2. Baby monitor/security device. The webcam function also makes the phone usable as a simple (and inexpensive) way to watch your child. Mount it to the wall over the crib or elsewhere in the house, and you’ll be able to see and hear whatever your little one is up to.
3. Digital photo frame. If you like to display your family in a digital photo or cycle through a series of pictures, you don’t have to buy a standalone, digitally connected frame. Just use your smartphone. Install one of dozens of apps available from Apple’s App Store or the Google Play store, connect it to a docking device, and you’re ready to go.
4. Portable text storage device. Which is easier to have in the kitchen–a stack of recipes in books and binder paper-filled folders, or a hand-sized item that can store all of them for quick reference? You can also download manuals to items such as a television, printer, stove, refrigerator, washer, dryer, DVR and more. Combined with a PDF reader, you can have them easily available for reference when needed.
Make It an Eardrum Pleaser
Your old iPhone or Android smartphone might not be the first thing you hold up to your ear anymore, but that doesn’t mean you can’t still hear something worthwhile out of it. Especially if you:
5. Still use it as a portable music player.

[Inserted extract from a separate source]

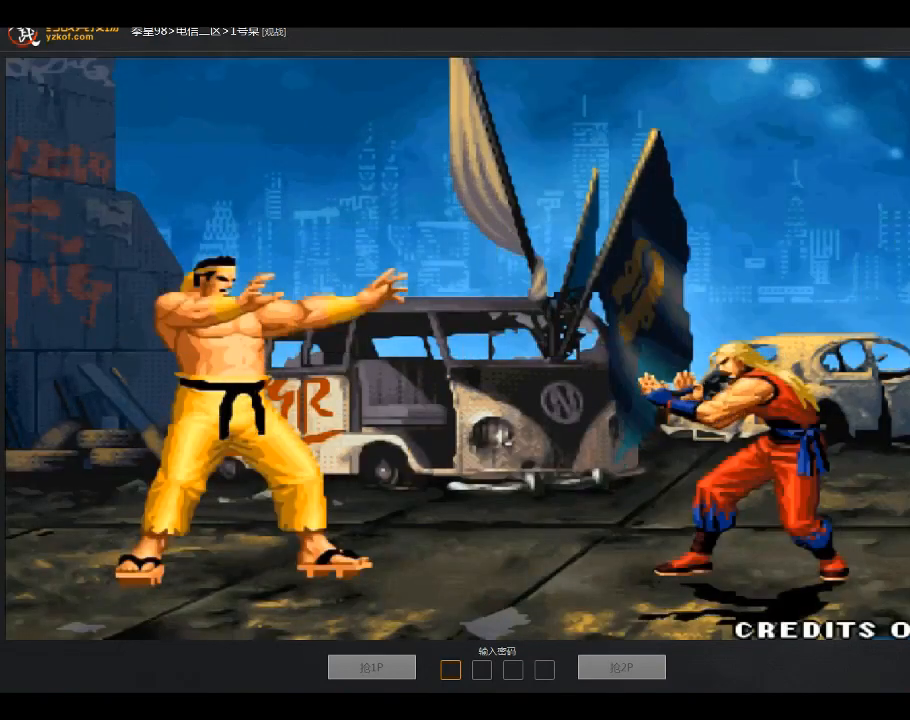
{"buttons": [], "left_stick": "left", "events": [[101, "left_stick", "right"], [501, "left_stick", "left"]]}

Whether it’s in the kitchen while you’re making a meal, having a party, or in the mood for some custom tunes while driving, everyone wants to listen to music. Your old smartphone probably already served as a music player for you in the past, and there’s no reason to stop now. You’ll also save battery drain on your current, everyday phone.
6. Use it as an alarm clock. All smartphones and nearly all cell phones circa 2009 or later have an alarm feature as part of the phone’s clock function. If you want it to double as a bedroom clock, use a docking unit (similar to the one for the digital photo frame) to stand it upright. You can also add expanded alarm features, such as a snooze button or different alarm tones for multiple people, with apps from Apple’s App Store or the Google Play store.
Use It as a Recreational or Educational Tool
You (and others) can save time and learn a few things through your old smartphone. Consider these options before you drop the handheld into a recycling bin:
7. Turn it into a remote control. An old smartphone can function as a handy remote control for your media center or computer, using one of many free applications available at the App Store and Google Play. The phone doesn’t need replacement batteries, it’s powerful enough to control any number of devices, and everyone already knows how their handheld works.
8. Create a portable game console. People are more likely to play games on their smartphones than on gaming consoles according to an Information Solutions Group study. Why? Because they always have their phones with them. But you can’t make (or easily answer) calls while game playing. Keep the old smartphone for games and you can have the best of both worlds. You also won’t have to buy new versions of favorite (and sometimes, no longer widely available) games on your new phone. And, it will free up space on the new smartphone for more-current media, and prevent battery drain.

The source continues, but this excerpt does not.